Live: Dinosaur Jr

Live: Dinosaur Jr

Concorde2, 21 August 2009

Indispensable songs, high gain and no clean sounds to be heard; this is ear bleeding country.

After an eight year hiatus, ending in 2005, the original members have reformed and returned to studio and stage. It’s been an eternity since guitarist J Mascis, bassist Lou Barlow and drummer Murph released their sludgy Jurassic ooze of a debut and the nostalgia at the venue is indescribable. In all its low-key glory: Dinosaur Jr live.

As the huge stack of Marshall amps is wheeled into precise position, Lou bounds onto the stage and with the walls shaking with applause exclaims to the rapturous crowd, “We’re back!” Immediately the power of their bittersweet, socially inept aggression and the ferocity of their sound is there, never restricted or overly polished. Everything is given room to grow, stretching into extended intros, then flooding into impulsive solos and oft-repeated verses, the result being both shapely and sprawling grunge-pop.

With Mascis’ guitar alternating between signature squalling solos and dissonant noise-rock, the sonic wall presented is a formidable force. The occasional quiet passages contrast and complement the melodic melancholy that J’s vocals carry, but the music’s adrenalized bounce makes his misery more sweet than sad. All the while storming through its alternating heavily distorted fast chords and pulverizing lows, Barlow’s bass lines seamlessly play with Murph’s powerhouse drumming and float between grafting unruly riffs to unabashedly bittersweet choruses. It’s so energetic, confident, and catchy that the continuous cacophonies created are of epic proportion.

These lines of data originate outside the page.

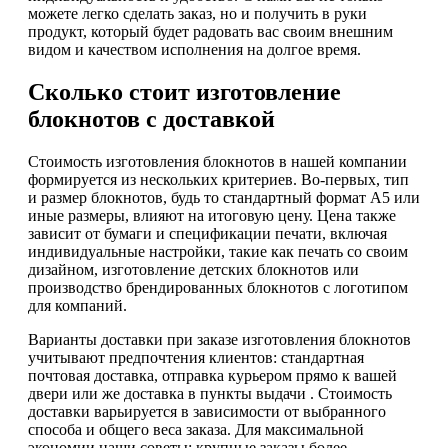
можете легко сделать заказ, но и получить в руки
продукт, который будет радовать вас своим внешним
видом и качеством исполнения на долгое время.
Сколько стоит изготовление
блокнотов с доставкой
Стоимость изготовления блокнотов в нашей компании
формируется из нескольких критериев. Во-первых, тип
и размер блокнотов, будь то стандартный формат А5 или
иные размеры, влияют на итоговую цену. Цена также
зависит от бумаги и спецификации печати, включая
индивидуальные настройки, такие как печать со своим
дизайном, изготовление детских блокнотов или
производство брендированных блокнотов с логотипом
для компаний.
Варианты доставки при заказе изготовления блокнотов
учитывают предпочтения клиентов: стандартная
почтовая доставка, отправка курьером прямо к вашей
двери или же доставка в пункты выдачи . Стоимость
доставки варьируется в зависимости от выбранного
способа и общего веса заказа. Для максимальной
экономии наши советы: крупные заказы более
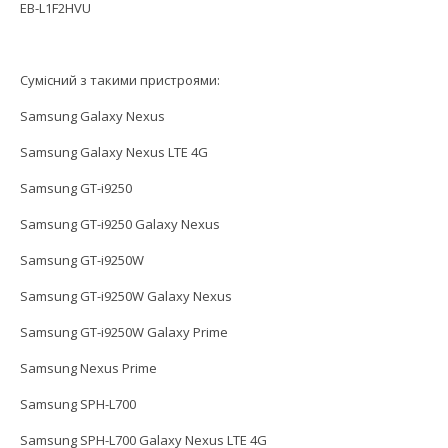
EB-L1F2HVU
Сумісний з такими пристроями:
Samsung Galaxy Nexus
Samsung Galaxy Nexus LTE 4G
Samsung GT-i9250
Samsung GT-i9250 Galaxy Nexus
Samsung GT-i9250W
Samsung GT-i9250W Galaxy Nexus
Samsung GT-i9250W Galaxy Prime
Samsung Nexus Prime
Samsung SPH-L700
Samsung SPH-L700 Galaxy Nexus LTE 4G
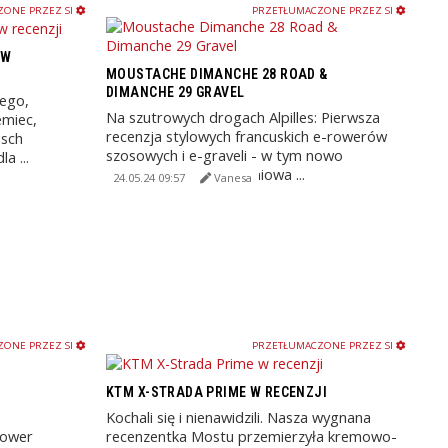
ONE PRZEZ SI
PRZETŁUMACZONE PRZEZ SI
 W
MOUSTACHE DIMANCHE 28 ROAD &
DIMANCHE 29 GRAVEL
wego,
Na szutrowych drogach Alpilles: Pierwsza
emiec,
recenzja stylowych francuskich e-rowerów
osch
szosowych i e-graveli - w tym nowo
a ...
zaprojektowana aluminiowa ...
24.05.24 09:57
Vanesa
ONE PRZEZ SI
PRZETŁUMACZONE PRZEZ SI
KTM X-STRADA PRIME W RECENZJI
Kochali się i nienawidzili. Nasza wygnana
rower
recenzentka Mostu przemierzyła kremowo-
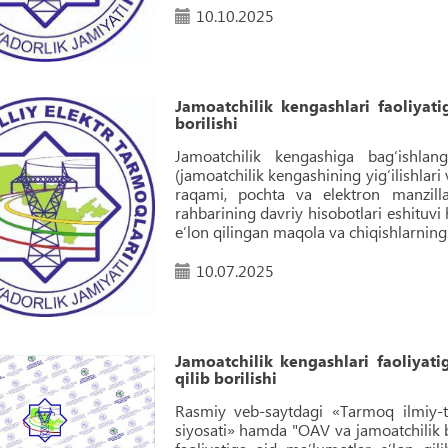
10.10.2025
Jamoatchilik kengashlari faoliyat
borilishi
Jamoatchilik kengashiga bag‘ishlan
(jamoatchilik kengashining yig‘ilishlari 
raqami, pochta va elektron manzillar
rahbarining davriy hisobotlari eshituvi
eʼlon qilingan maqola va chiqishlarning y
10.07.2025
Jamoatchilik kengashlari faoliyat
qilib borilishi
Rasmiy veb-saytdagi «Tarmoq ilmiy-te
siyosati» hamda "OAV va jamoatchilik bi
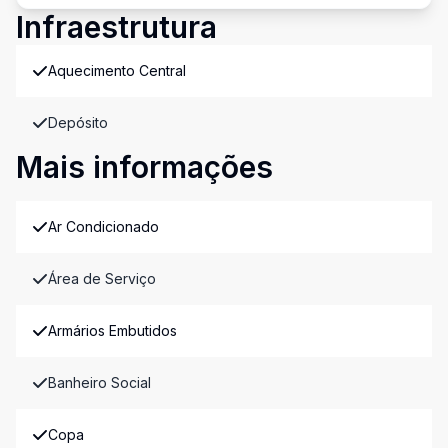
Infraestrutura
Aquecimento Central
Depósito
Mais informações
Ar Condicionado
Área de Serviço
Armários Embutidos
Banheiro Social
Copa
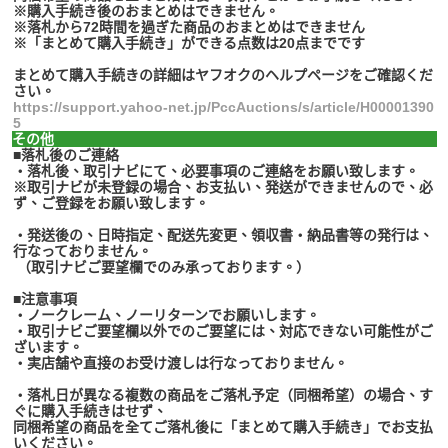
※購入手続き後のおまとめはできません。
※落札から72時間を過ぎた商品のおまとめはできません
※「まとめて購入手続き」ができる点数は20点までです
まとめて購入手続きの詳細はヤフオクのヘルプページをご確認くだ
さい。
https://support.yahoo-net.jp/PccAuctions/s/article/H00001390
5
その他
■落札後のご連絡
・落札後、取引ナビにて、必要事項のご連絡をお願い致します。
※取引ナビが未登録の場合、お支払い、発送ができませんので、必
ず、ご登録をお願い致します。
・発送後の、日時指定、配送先変更、領収書・納品書等の発行は、
行なっておりません。
（取引ナビご要望欄でのみ承っております。）
■注意事項
・ノークレーム、ノーリターンでお願いします。
・取引ナビご要望欄以外でのご要望には、対応できない可能性がご
ざいます。
・実店舗や直接のお受け渡しは行なっておりません。
・落札日が異なる複数の商品をご落札予定（同梱希望）の場合、す
ぐに購入手続きはせず、
同梱希望の商品を全てご落札後に「まとめて購入手続き」でお支払
いください。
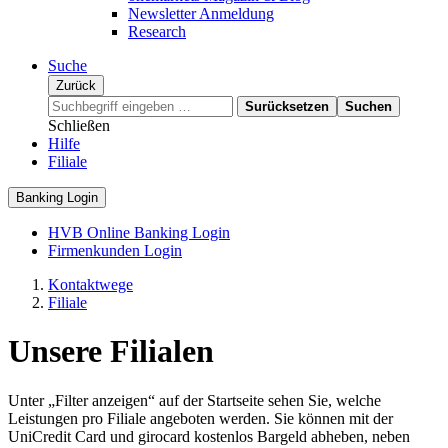
Newsletter Anmeldung
Research
Suche
Zurück
Surücksetzen
Suchen
Schließen
Hilfe
Filiale
Banking Login
HVB Online Banking Login
Firmenkunden Login
Kontaktwege
Filiale
Unsere Filialen
Unter „Filter anzeigen“ auf der Startseite sehen Sie, welche
Leistungen pro Filiale angeboten werden. Sie können mit der
UniCredit Card und girocard kostenlos Bargeld abheben, neben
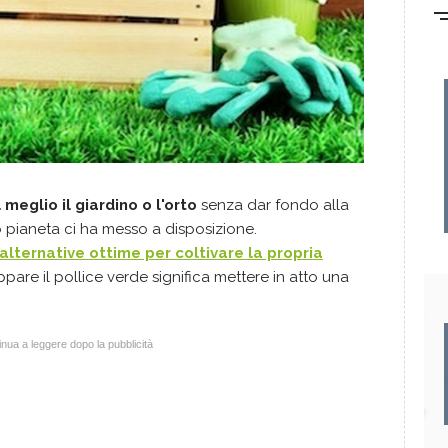
l meglio il giardino o l'orto
senza dar fondo alla
to pianeta ci ha messo a disposizione.
alternative ottime per coltivare la propria
pare il pollice verde significa mettere in atto una
nua a leggere dopo la pubblicità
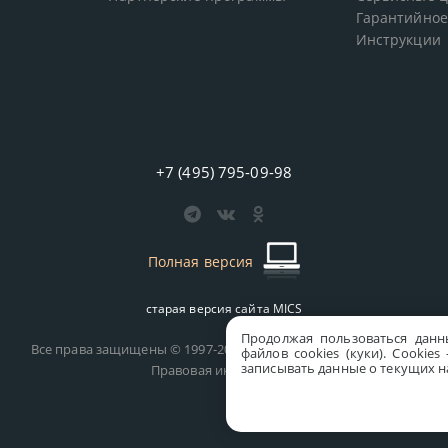
Гарантийное
Инструкции
+7 (495) 795-09-98
Полная версия
старая версия сайта
MICS
Продолжая пользоваться данн
Все права защищены © 1997-2026 MICS Distribution Company
файлов cookies (куки). Сookie
записывать данные о текущих на
Правовая информация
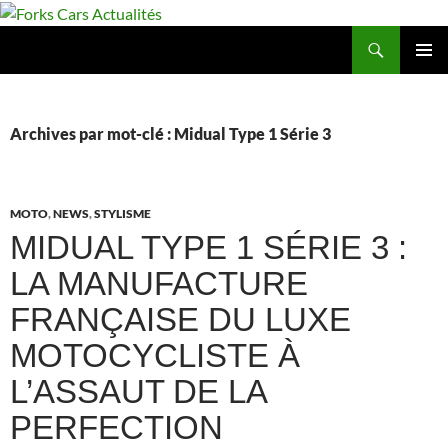
Aller
au
Recherche
Forks Cars Actualités
contenu
MENU
PRINCI
Archives par mot-clé : Midual Type 1 Série 3
MOTO
,
NEWS
,
STYLISME
MIDUAL TYPE 1 SÉRIE 3 :
LA MANUFACTURE
FRANÇAISE DU LUXE
MOTOCYCLISTE À
L’ASSAUT DE LA
PERFECTION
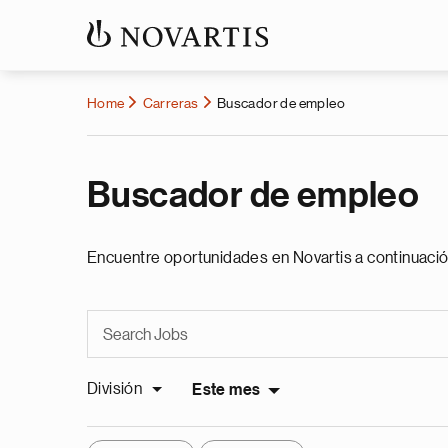
Home
Carreras
Buscador de empleo
Buscador de empleo
Encuentre oportunidades en Novartis a continuació
División
Este mes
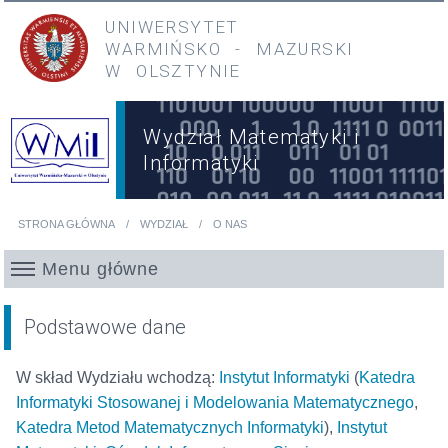
Przejdź do treści
Przejdź do menu głównego
UNIWERSYTET
WARMIŃSKO
-
MAZURSKI
W OLSZTYNIE
Wydział Matematyki i
Informatyki
STRONA GŁÓWNA
WYDZIAŁ
O NAS
Jesteś tutaj
Menu główne
Podstawowe dane
W skład Wydziału wchodzą:
Instytut Informatyki
(
Katedra
Informatyki Stosowanej i Modelowania Matematycznego
,
Katedra Metod Matematycznych Informatyki
),
Instytut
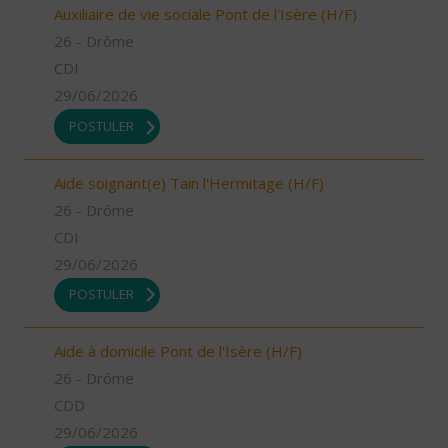
Auxiliaire de vie sociale Pont de l'Isère (H/F)
26 - Drôme
CDI
29/06/2026
POSTULER
Aide soignant(e) Tain l'Hermitage (H/F)
26 - Drôme
CDI
29/06/2026
POSTULER
Aide à domicile Pont de l'Isère (H/F)
26 - Drôme
CDD
29/06/2026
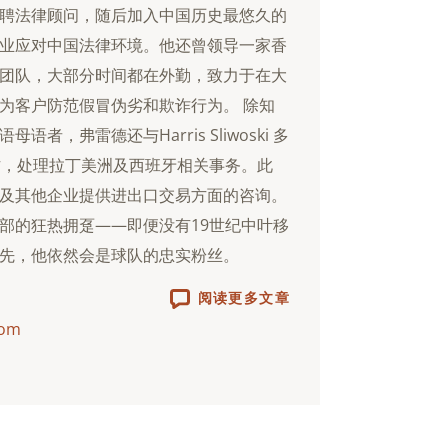
聘法律顾问，随后加入中国历史最悠久的
业应对中国法律环境。他还曾领导一家香
团队，大部分时间都在外勤，致力于在大
为客户防范假冒伪劣和欺诈行为。 除知
者，弗雷德还与Harris Sliwoski 多
i 紧密合作，处理拉丁美洲及西班牙相关事务。此
及其他企业提供进出口交易方面的咨询。
部的狂热拥趸——即便没有19世纪中叶移
先，他依然会是球队的忠实粉丝。
阅读更多文章
com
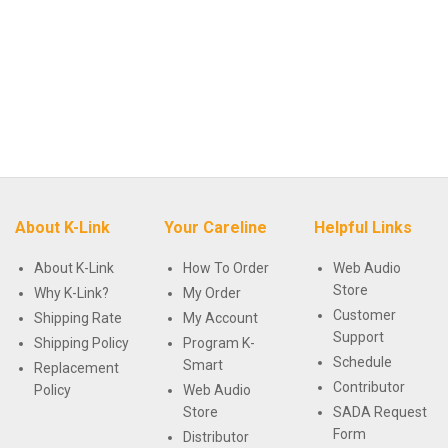
About K-Link
Your Careline
Helpful Links
About K-Link
How To Order
Web Audio
Store
Why K-Link?
My Order
Customer
Shipping Rate
My Account
Support
Shipping Policy
Program K-
Schedule
Smart
Replacement
Contributor
Policy
Web Audio
Store
SADA Request
Form
Distributor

The years passed are visually apparent. J’s long white hair resembles an aged Christopher Guest from Spinal Tap, but his musicality and performance is still pristine, if a little slow on the fx pedals sometimes. But they really benefit from the absent years, drawing on experiences, successes and disappointments that have elapsed between then and now. It’s hard to imagine one band but Dinosaur Jr who are able to do what they do. If it’s nothing special, perennially underdogged and wasted, how are they still so good?